Het is onze taak om de patiënt de consequenties van hun gedrag te laten weten. Consequenties zijn dat de ziekte terug kan komen of dat er resistentie kan ontstaan. Dit heeft tot gevolg dat we de patiënt minder goed kunnen helpen.
De keuze is uiteindelijk aan de patiënt zelf. Wij zijn geen controleurs, maar coaches. Als coach zorgen we vanaf het eerste gesprek dat dingen bespreekbaar zijn.
Meer dan 90% van onze patiënten is therapietrouw. Dit kunnen we meten in het bloed. Wanneer het HIV virus niet aanwezig in het bloed, zijn onze patiënten therapietrouw.

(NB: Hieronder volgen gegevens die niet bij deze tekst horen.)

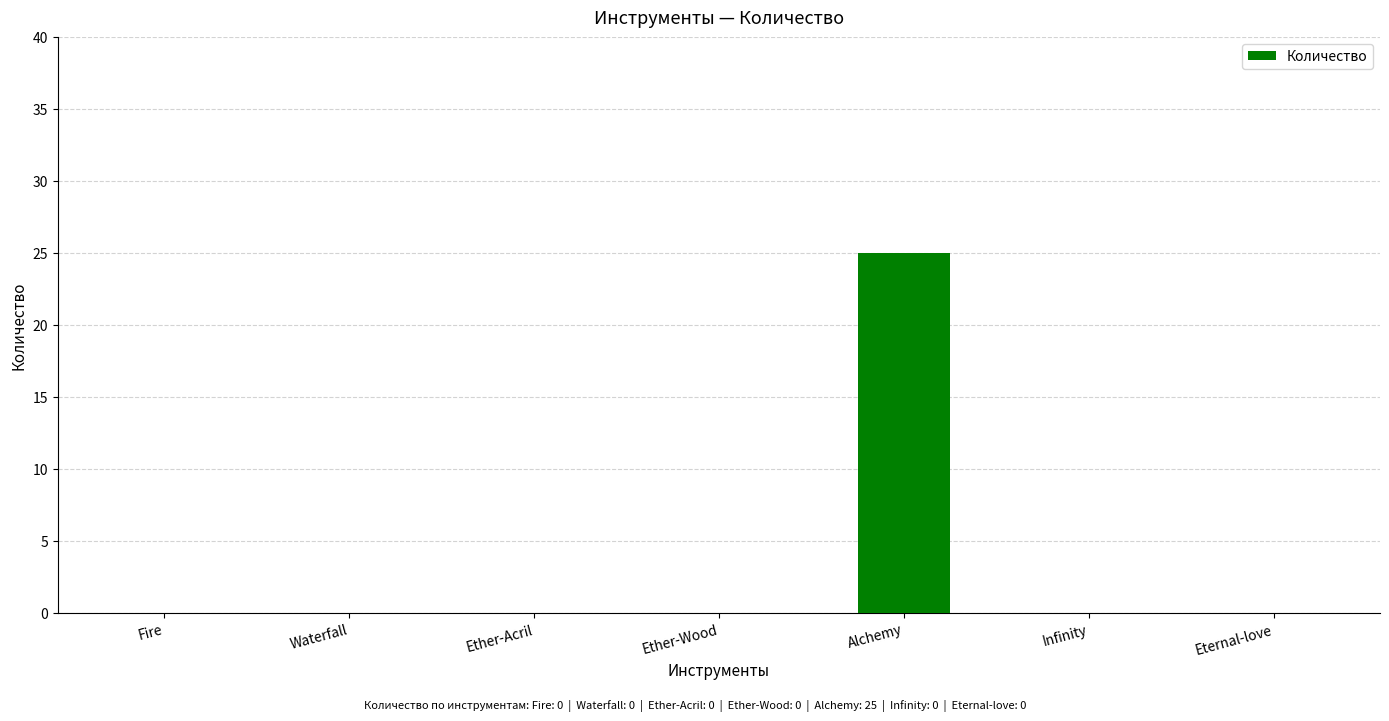

True or false: the data shows 0 at Infinity.

True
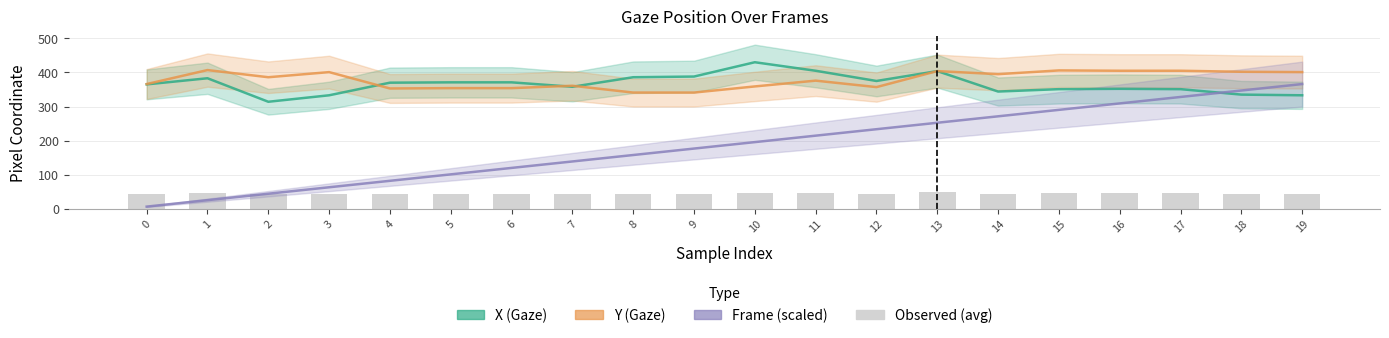

True or false: X (Gaze) has a value of 434.4 at 2.

False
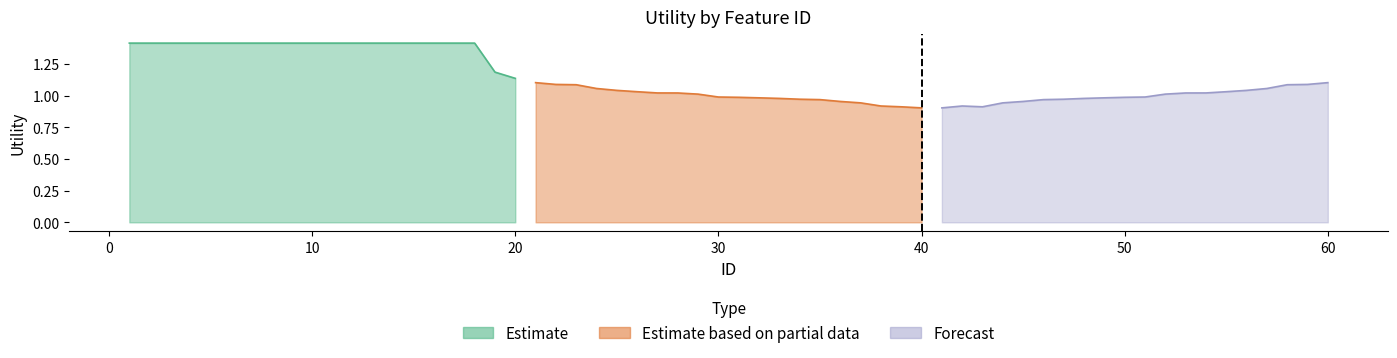

What are all the series names shown in the legend?

Estimate, Estimate based on partial data, Forecast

Alles komt uiteindelijk neer op investering in de relatie, zorg, aandacht, begeleiding en tijd.
Denk je dat eHealth kan helpen om therapietrouw te verbeteren?
Ja natuurlijk! Apps, virtuele coaches, dagboek met beloning, health buddies en skype consulten dragen bij aan het verbeteren van therapietrouw. Beeldbellen is al fijner dan gewoon bellen.
Ben je bekend met eHealth-toepassingen die bedoeld zijn om therapietrouw te verbeteren?
Waarschijnlijk zijn er nog wel meer dan ik zojuist genoemd heb. Bijvoorbeeld een chatbox, appgroep of forum, waar mensen elkaar kunnen motiveren en coachen.
Voor algemene therapietrouw en in het bijzonder HIV medicatie zijn er speciale apps zoals respectievelijk MedApp en Happy App. Maar er zijn er vast meer. Voor mij is het belangrijk dat mensen die app kiezen, die het beste bij hen past.